On June 8th, Dr. Sara Vakhshouri spoke on Bloomberg to discuss the OPEC+ cut extension and U.S. shale production. Dr. Sara Vakhshouri is founder and president of SVB Energy International, a strategic energy consulting firm with offices in Washington, D.C. and Dubai. She is also an Adjunct Professor of Energy Security at The Institute of World Politics.

In this segment, Dr. Vakhshouri stated that the OPEC+ cut extension gives the market more confidence as the political fragility of the deal has been removed on the demand side for another month. Dr. Vakhshouri stated that even though the OPEC+ cut extension will have a marginal effect on the market, it still remains important for the market. She emphasized that it is important to understand the extension from the OPEC+ countries’ perspective. The current OPEC+ agreement of 9.7 million barrel cuts a month will not be easy for Russian producers and service providers. Furthermore, Russian producers have different market demand expectations, in which they expect an upward trend from June onwards. Dr. Vakhshouri further stated that the OPEC+ countries will meet every month to determine the trajectory of the market and come to a decision on cut extensions.

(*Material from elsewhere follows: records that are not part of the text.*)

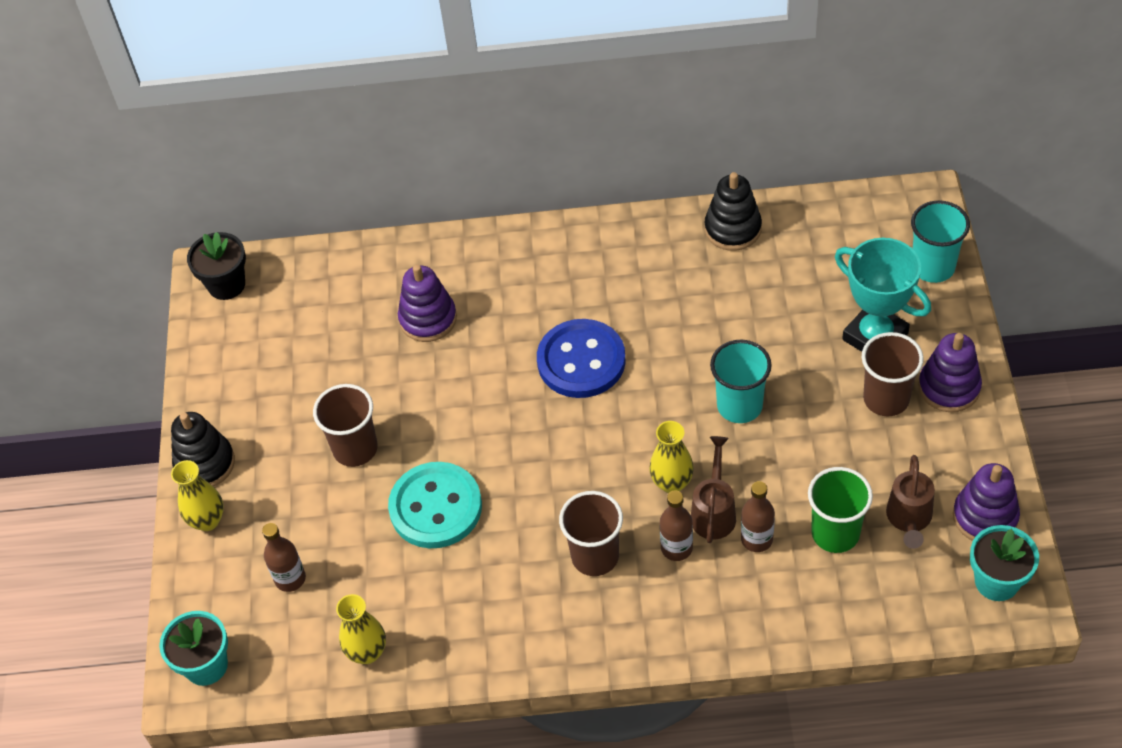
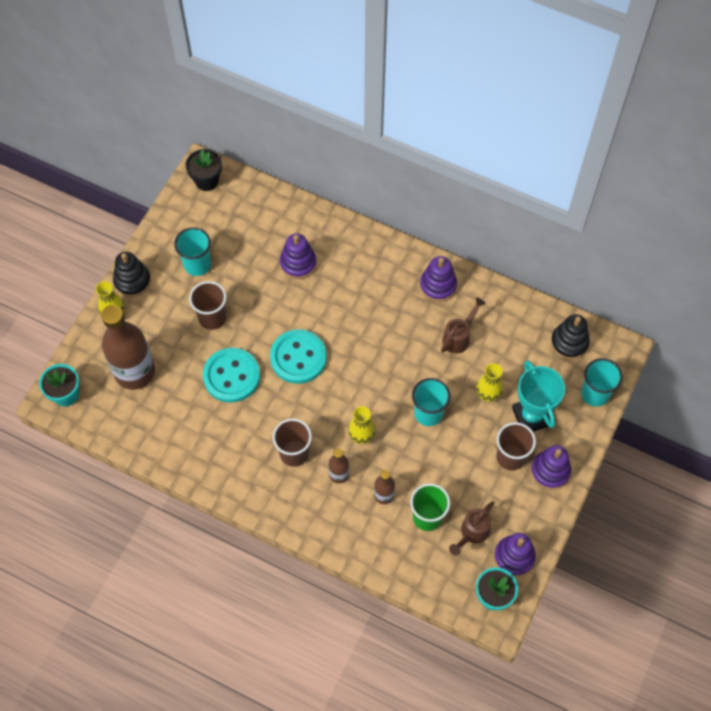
camera: 25 degrees right, 10 degrees up
brown bottle [262,523,306,592] -> brown bottle [101,305,155,390], size x2.16
yellow vase [336,594,386,664] -> yellow vase moved to [476,363,503,402]
blue button [537,319,626,398] -> none
brown watering can [691,436,736,543] -> brown watering can moved to [441,298,486,354]
black stacking toy [705,172,762,251] -> black stacking toy moved to [551,314,590,360]
none -> turquoise cup [174,227,211,276]
none -> turquoise button [270,329,327,384]
none -> purple stacking toy [420,256,457,302]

When asked about light-heavy price spread on the refiners, Dr. Vakhshouri stated they are expecting a different light-heavy spread because of the IMO 2020 before the spread of COVID-19. However, there is now a heavy chunk of heavy crude oil out of market, due to the cuts by OPEC+ countries as a result of the outbreak. As a result of the significant cuts, the prices for heavy oil have been increased. Furthermore, due to the decrease in the volume of oil exported from Saudi Arabia, Dr. Vakhshouri stated that the price increase will prevent further price collapses. In regard to gasoline and light distillates, their margins have also changed due to the COVID outbreak.

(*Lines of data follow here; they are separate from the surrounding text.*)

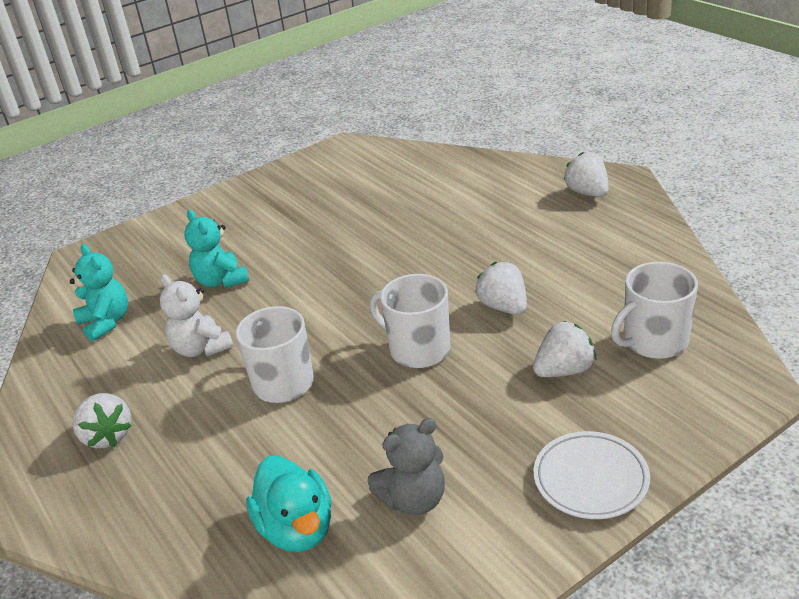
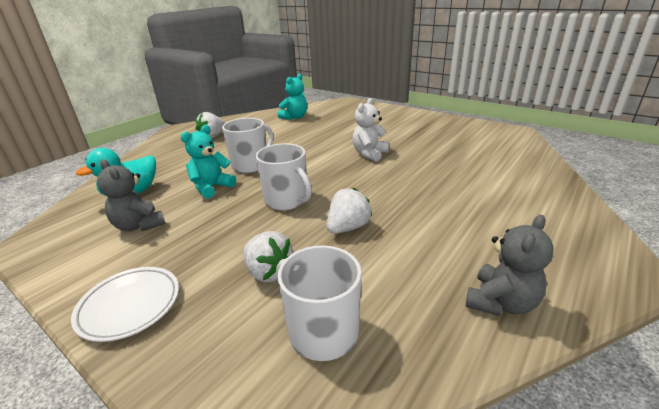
camera: 70 degrees right, 5 degrees down
white teddy bear [160,274,234,357] -> white teddy bear moved to [352,98,389,162]
turquoise teddy bear [184,210,249,288] -> turquoise teddy bear moved to [181,125,236,199]
white mug [370,274,450,368] -> white mug turned 120 degrees clockwise [255,143,312,211]
white strawberry [564,152,608,197] -> none
none -> grey teddy bear [466,215,554,316]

In the discussion, Dr. Vakhshouri was questioned about the upward trajectory of oil prices and its effect on U.S. shale production. She stated that U.S. shale production has dropped dramatically. Most of the producers are not going to change their strategy that they had begun when there was a downward trend of oil prices. She stated that it is important for such companies to prioritize maintaining their cash flow, instead of increasing production again, in order to focus on their long-term strategy. Furthermore, Dr. Vakhshouri explained that most of the cuts were due to the stay-in-place orders, which is a short-term cycle activity. Therefore, as the prices are picking up, with the increase in gasoline demand due to more usage of personal vehicles, there could be a growth in U.S. production. However, as the fourth quarter nears, another drop in production can be expected.